→ WHAT YOU HAVE TO DO: Set down the lines that begin at the top of the records and end with the line containing "2: (222, 257)", and drop every picture.

→ SOURCE RECORDS:
▼
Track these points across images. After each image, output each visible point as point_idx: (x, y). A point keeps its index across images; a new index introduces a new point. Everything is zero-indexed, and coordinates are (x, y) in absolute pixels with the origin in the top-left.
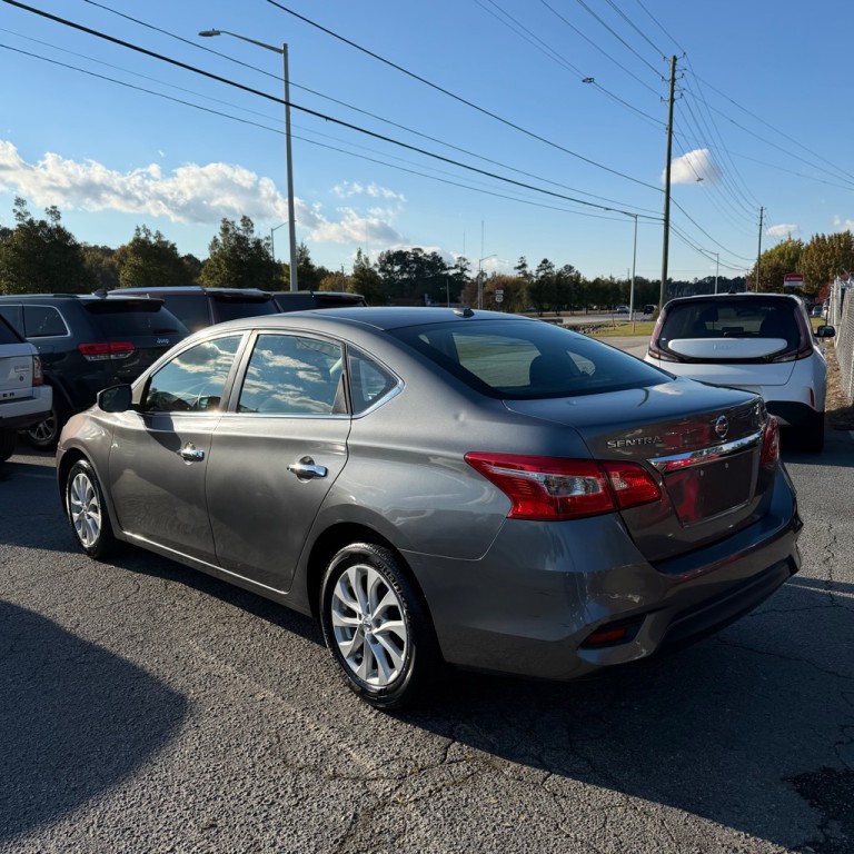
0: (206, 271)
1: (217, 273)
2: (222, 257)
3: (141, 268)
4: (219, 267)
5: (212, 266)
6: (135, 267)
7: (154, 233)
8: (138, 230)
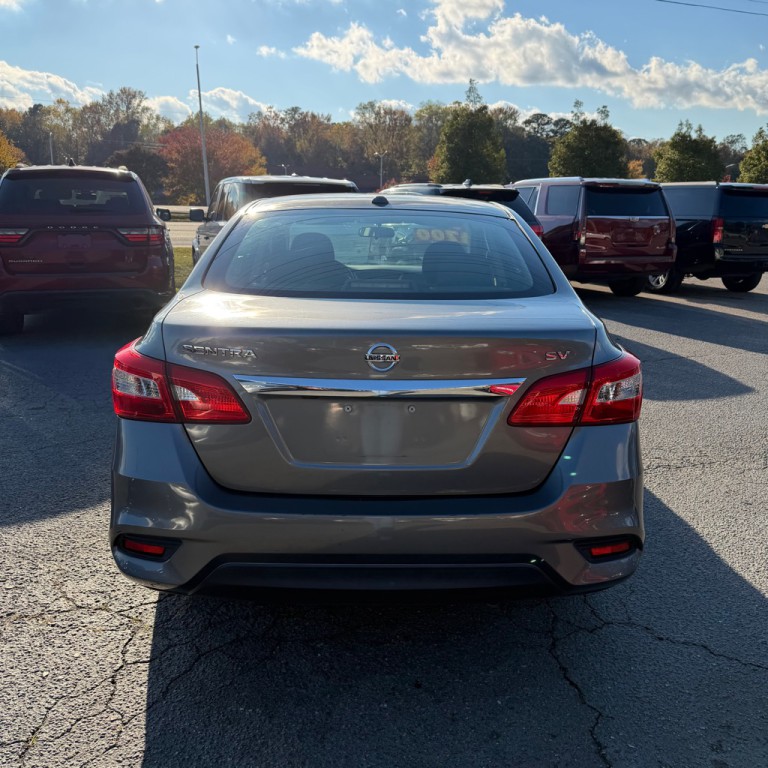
▲
→ RESPONSE TO THE TASK:
Track these points across images. After each image, output each visible point as point_idx: (x, y). A point keeps its index across images; a new index introduces a new point. Everything is zero-indexed, and coordinates are (x, y) in absolute pixels with the origin in the top-left.
0: (206, 271)
1: (217, 273)
2: (222, 257)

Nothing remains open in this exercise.